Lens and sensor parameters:
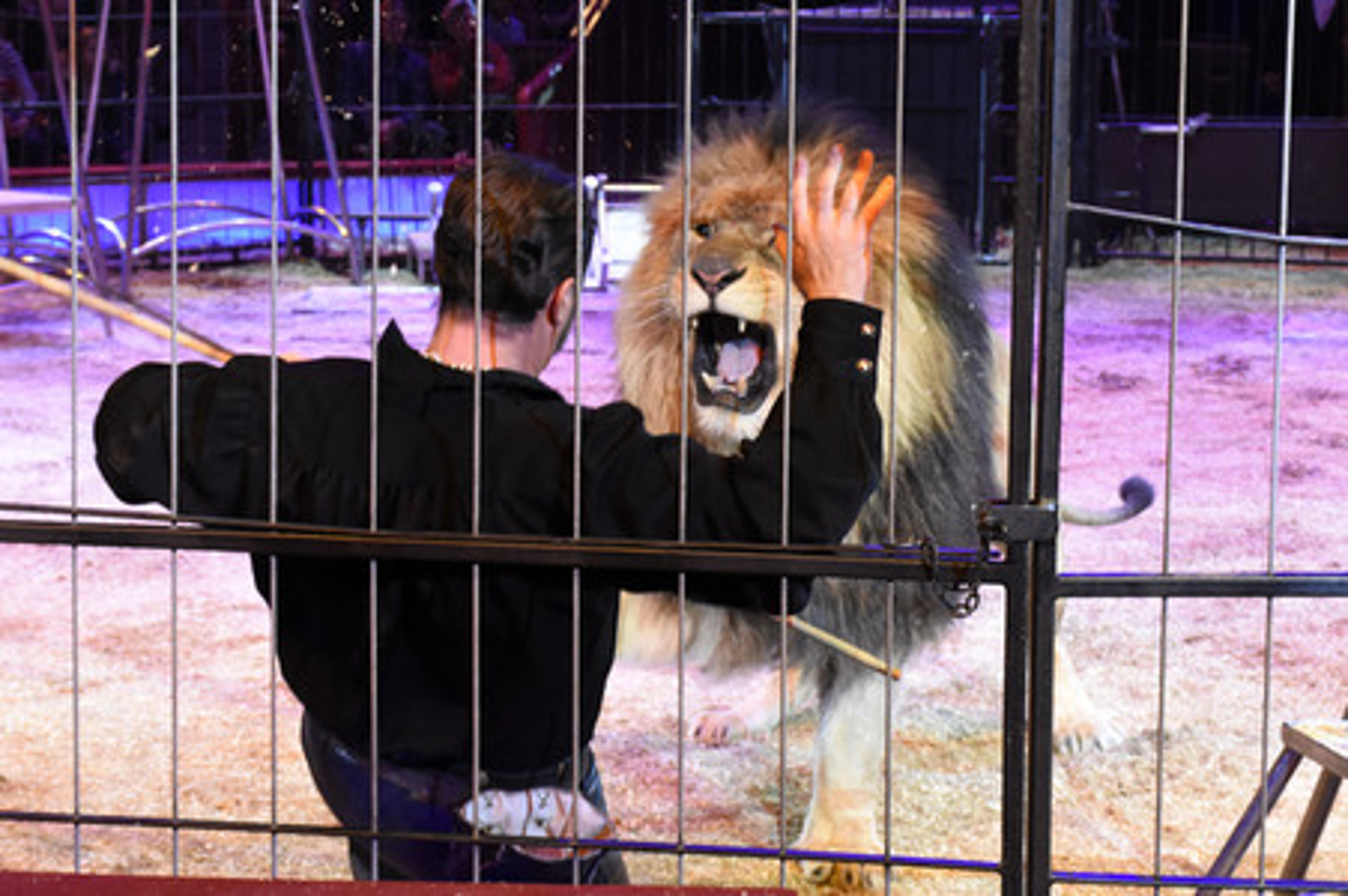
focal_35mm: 57
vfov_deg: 23.7
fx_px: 2133
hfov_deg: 35.1
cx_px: 674
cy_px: 448
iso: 3200
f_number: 6.3
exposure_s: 1/160
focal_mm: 38
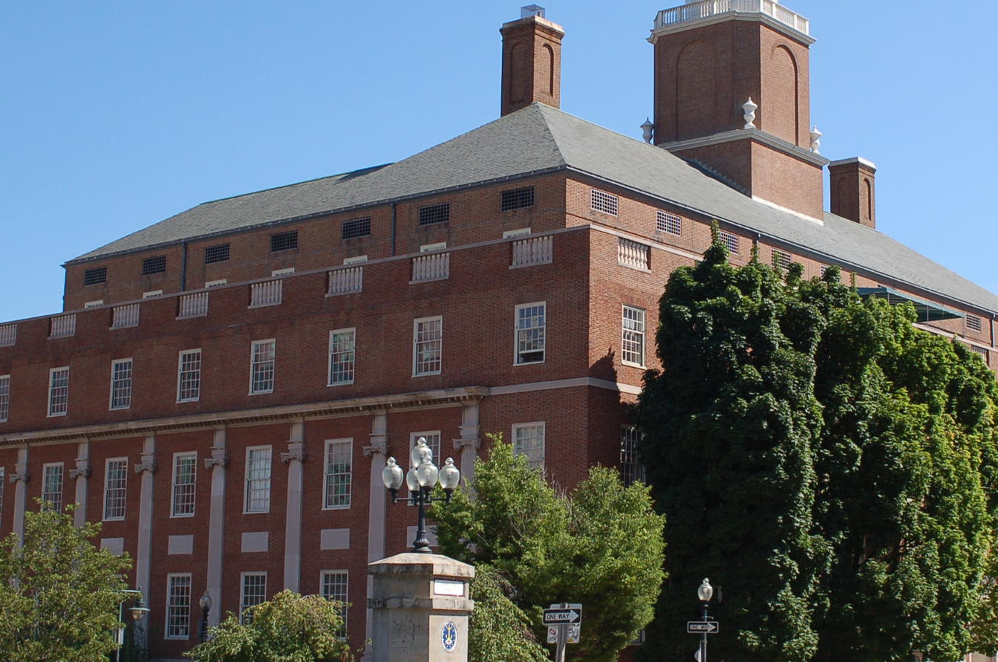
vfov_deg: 21.8
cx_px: 642
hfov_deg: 32.2
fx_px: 1716
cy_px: 265
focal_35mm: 62
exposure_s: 1/250
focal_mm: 28
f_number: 8
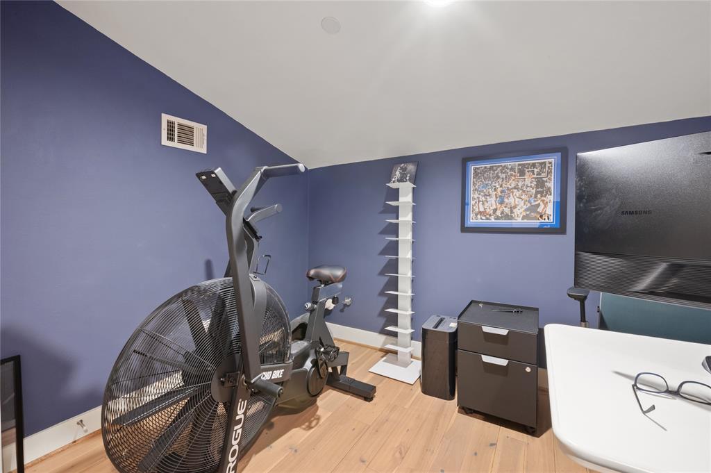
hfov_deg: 104.3
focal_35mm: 14
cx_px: 356
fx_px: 276
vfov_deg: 81.1
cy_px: 236
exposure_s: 1/2.5
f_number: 13
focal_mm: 14
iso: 800
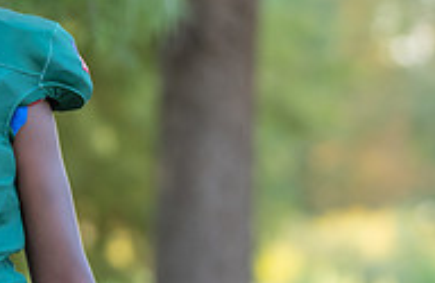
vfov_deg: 3.2
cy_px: 160
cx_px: -53
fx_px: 5086
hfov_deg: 4.9
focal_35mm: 424
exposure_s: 1/320
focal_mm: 124
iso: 200
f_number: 2.8
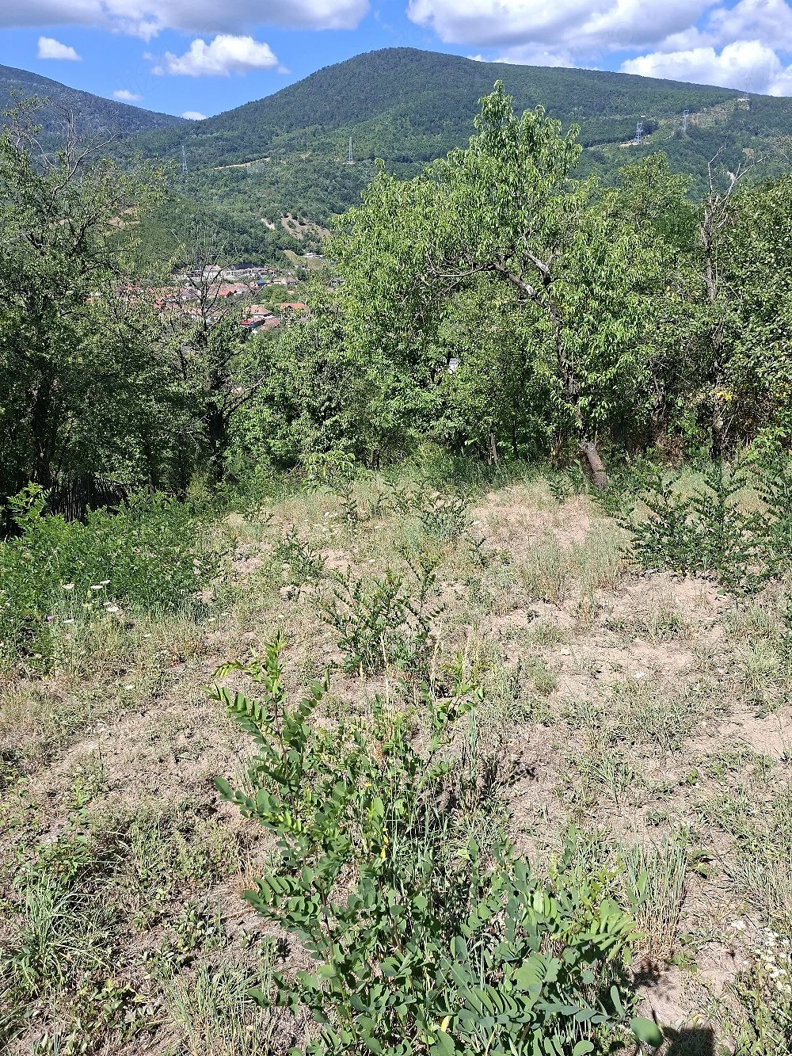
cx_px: 396
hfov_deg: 58.9
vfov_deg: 73.9
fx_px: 702
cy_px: 528
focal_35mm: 23
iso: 50
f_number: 1.8
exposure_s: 1/1429
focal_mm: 5.54
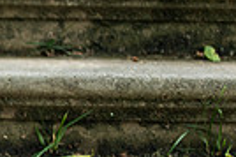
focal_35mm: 349
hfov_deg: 5.8
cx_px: -175
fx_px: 2285
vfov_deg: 3.9
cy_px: 173
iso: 640
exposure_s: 1/1000
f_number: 3.5
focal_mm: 75
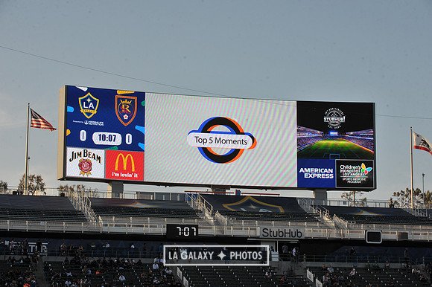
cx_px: 216
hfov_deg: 20.8
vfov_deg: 13.9
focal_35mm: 98
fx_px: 1175
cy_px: 144
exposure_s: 1/500
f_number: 11
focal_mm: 98
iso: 400
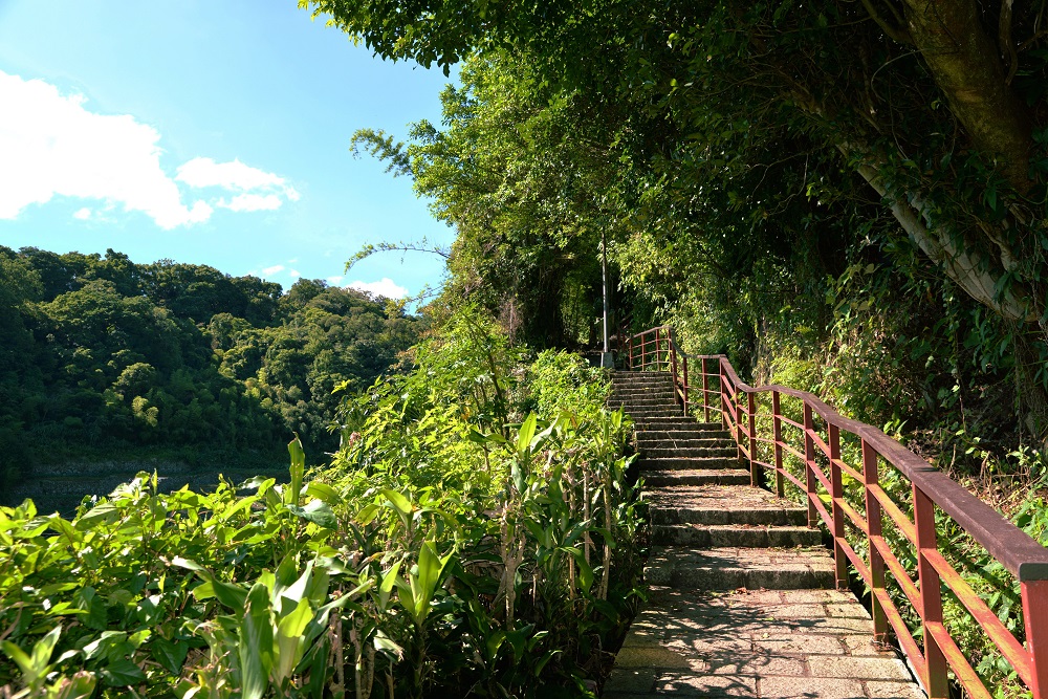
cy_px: 350
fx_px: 873
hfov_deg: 61.9
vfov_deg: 43.6
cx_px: 524
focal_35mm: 30
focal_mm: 30
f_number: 5.6
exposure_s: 1/200
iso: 100
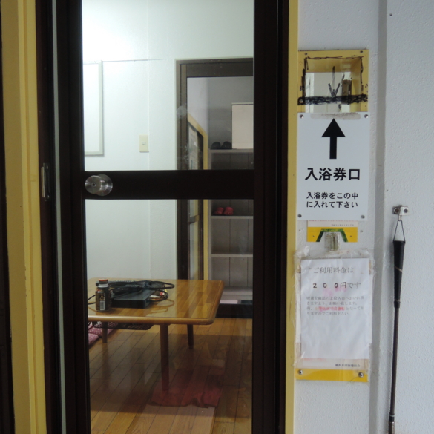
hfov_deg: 55.6
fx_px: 411
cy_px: 221
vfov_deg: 55.6
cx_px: 217
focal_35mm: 29
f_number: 2.8
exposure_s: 1/30
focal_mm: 5.1
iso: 400
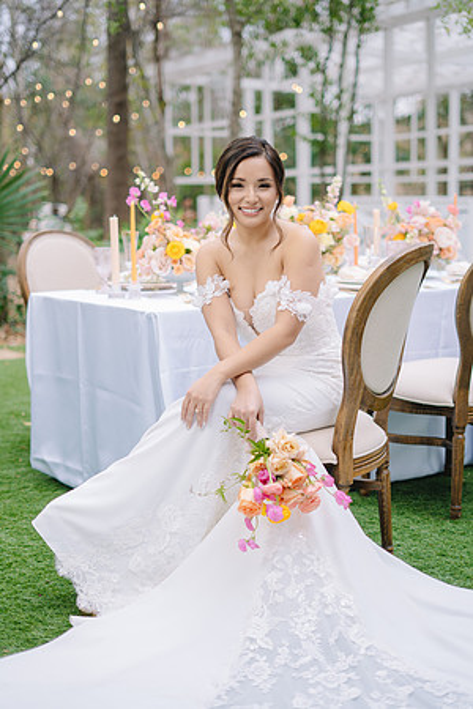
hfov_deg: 27.0
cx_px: 236
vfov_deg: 39.6
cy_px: 354
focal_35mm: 50
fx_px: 985
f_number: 2
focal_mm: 50
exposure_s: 1/160
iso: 50
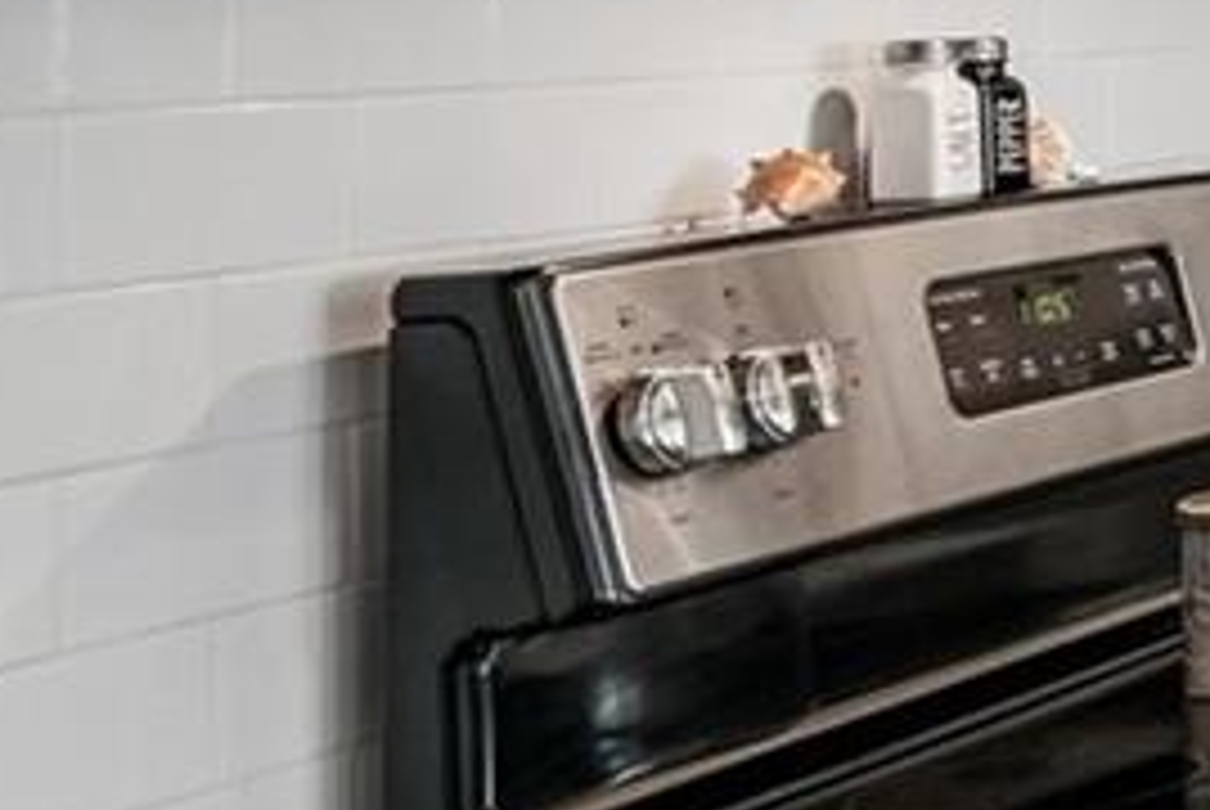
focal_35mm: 95
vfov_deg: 14.2
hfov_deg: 13.0
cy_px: 27
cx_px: 3243
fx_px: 3196
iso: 400
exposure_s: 1/13
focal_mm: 16
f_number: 8
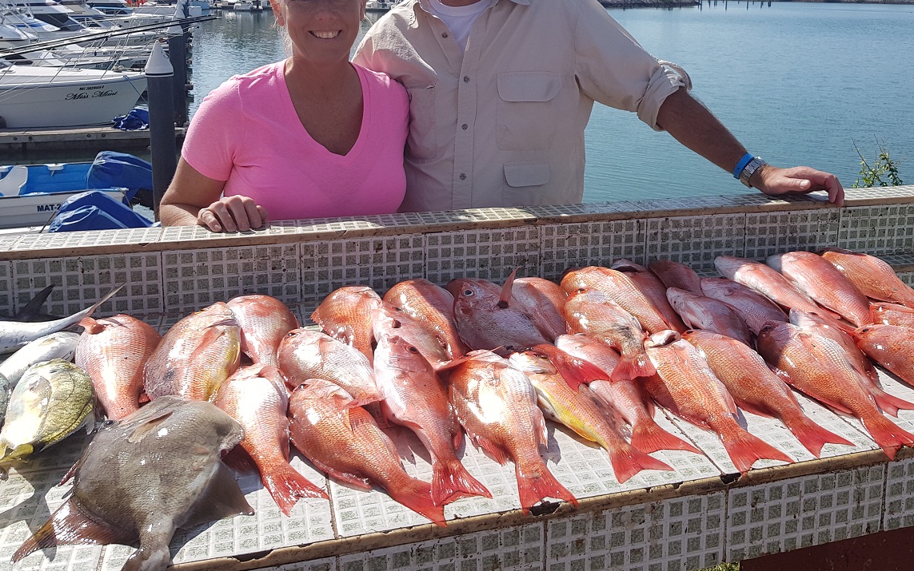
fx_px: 872
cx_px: 575
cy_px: 172
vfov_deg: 35.8
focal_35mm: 35
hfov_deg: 54.6
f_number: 1.7
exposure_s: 1/2720
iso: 40
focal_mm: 4.2
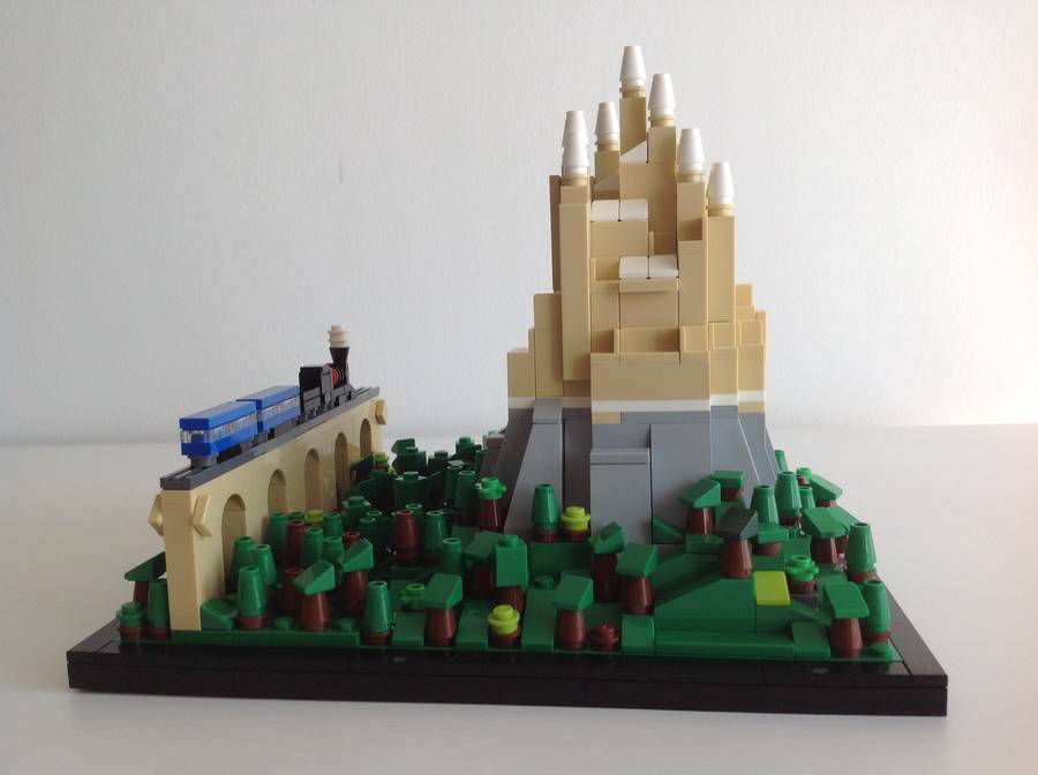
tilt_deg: -8.7
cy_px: 388
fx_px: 1048
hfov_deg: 52.7
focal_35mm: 35
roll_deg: -0.2
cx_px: 519
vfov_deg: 40.6
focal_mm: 4.28
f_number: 2.4
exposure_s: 1/120
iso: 64
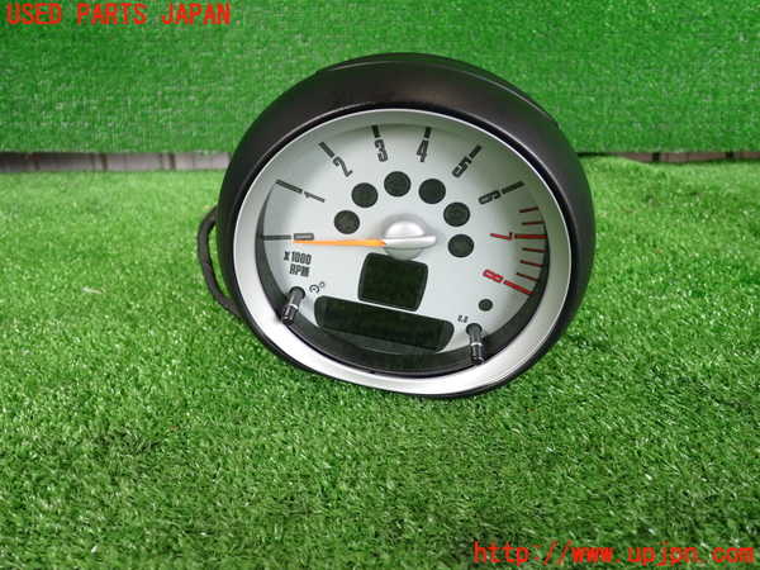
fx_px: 659
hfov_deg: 60.0
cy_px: 285
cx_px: 380
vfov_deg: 46.8
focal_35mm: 30
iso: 200
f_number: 2.3
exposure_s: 1/100
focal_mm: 5.4
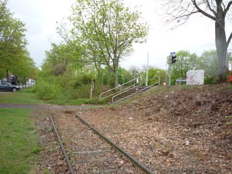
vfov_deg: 44.2
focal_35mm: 32
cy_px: 87
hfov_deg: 56.8
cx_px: 116
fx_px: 214
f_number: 4
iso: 100
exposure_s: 1/125
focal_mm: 5.2
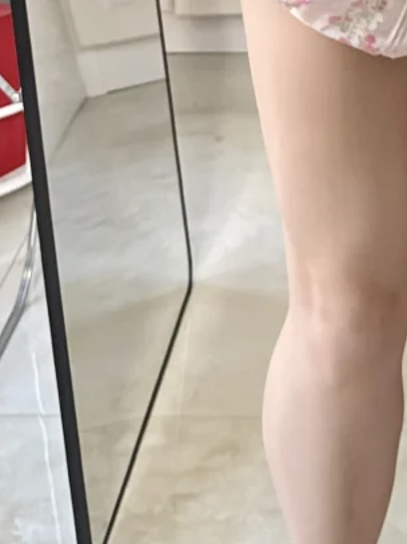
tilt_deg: -24.0
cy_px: 100
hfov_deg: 17.1
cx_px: 367
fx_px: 1333
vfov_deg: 22.7
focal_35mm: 85
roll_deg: +0.3
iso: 160
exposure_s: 1/50
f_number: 1.78
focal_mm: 6.76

Activity = Nothing but the records, restated word for word and stripped of images, belongs in the answer.

Reply =
focal_35mm: 57
vfov_deg: 23.7
fx_px: 2133
hfov_deg: 35.1
cx_px: 674
cy_px: 448
iso: 3200
f_number: 6.3
exposure_s: 1/160
focal_mm: 38
vfov_deg: 21.8
cx_px: 642
hfov_deg: 32.2
fx_px: 1716
cy_px: 265
focal_35mm: 62
exposure_s: 1/250
focal_mm: 28
f_number: 8
hfov_deg: 104.3
focal_35mm: 14
cx_px: 356
fx_px: 276
vfov_deg: 81.1
cy_px: 236
exposure_s: 1/2.5
f_number: 13
focal_mm: 14
iso: 800
vfov_deg: 3.2
cy_px: 160
cx_px: -53
fx_px: 5086
hfov_deg: 4.9
focal_35mm: 424
exposure_s: 1/320
focal_mm: 124
iso: 200
f_number: 2.8
cx_px: 396
hfov_deg: 58.9
vfov_deg: 73.9
fx_px: 702
cy_px: 528
focal_35mm: 23
iso: 50
f_number: 1.8
exposure_s: 1/1429
focal_mm: 5.54
focal_35mm: 349
hfov_deg: 5.8
cx_px: -175
fx_px: 2285
vfov_deg: 3.9
cy_px: 173
iso: 640
exposure_s: 1/1000
f_number: 3.5
focal_mm: 75
cx_px: 216
hfov_deg: 20.8
vfov_deg: 13.9
focal_35mm: 98
fx_px: 1175
cy_px: 144
exposure_s: 1/500
f_number: 11
focal_mm: 98
iso: 400
cy_px: 350
fx_px: 873
hfov_deg: 61.9
vfov_deg: 43.6
cx_px: 524
focal_35mm: 30
focal_mm: 30
f_number: 5.6
exposure_s: 1/200
iso: 100
hfov_deg: 55.6
fx_px: 411
cy_px: 221
vfov_deg: 55.6
cx_px: 217
focal_35mm: 29
f_number: 2.8
exposure_s: 1/30
focal_mm: 5.1
iso: 400
hfov_deg: 27.0
cx_px: 236
vfov_deg: 39.6
cy_px: 354
focal_35mm: 50
fx_px: 985
f_number: 2
focal_mm: 50
exposure_s: 1/160
iso: 50
focal_35mm: 95
vfov_deg: 14.2
hfov_deg: 13.0
cy_px: 27
cx_px: 3243
fx_px: 3196
iso: 400
exposure_s: 1/13
focal_mm: 16
f_number: 8
fx_px: 872
cx_px: 575
cy_px: 172
vfov_deg: 35.8
focal_35mm: 35
hfov_deg: 54.6
f_number: 1.7
exposure_s: 1/2720
iso: 40
focal_mm: 4.2
tilt_deg: -8.7
cy_px: 388
fx_px: 1048
hfov_deg: 52.7
focal_35mm: 35
roll_deg: -0.2
cx_px: 519
vfov_deg: 40.6
focal_mm: 4.28
f_number: 2.4
exposure_s: 1/120
iso: 64
fx_px: 659
hfov_deg: 60.0
cy_px: 285
cx_px: 380
vfov_deg: 46.8
focal_35mm: 30
iso: 200
f_number: 2.3
exposure_s: 1/100
focal_mm: 5.4
vfov_deg: 44.2
focal_35mm: 32
cy_px: 87
hfov_deg: 56.8
cx_px: 116
fx_px: 214
f_number: 4
iso: 100
exposure_s: 1/125
focal_mm: 5.2
tilt_deg: -24.0
cy_px: 100
hfov_deg: 17.1
cx_px: 367
fx_px: 1333
vfov_deg: 22.7
focal_35mm: 85
roll_deg: +0.3
iso: 160
exposure_s: 1/50
f_number: 1.78
focal_mm: 6.76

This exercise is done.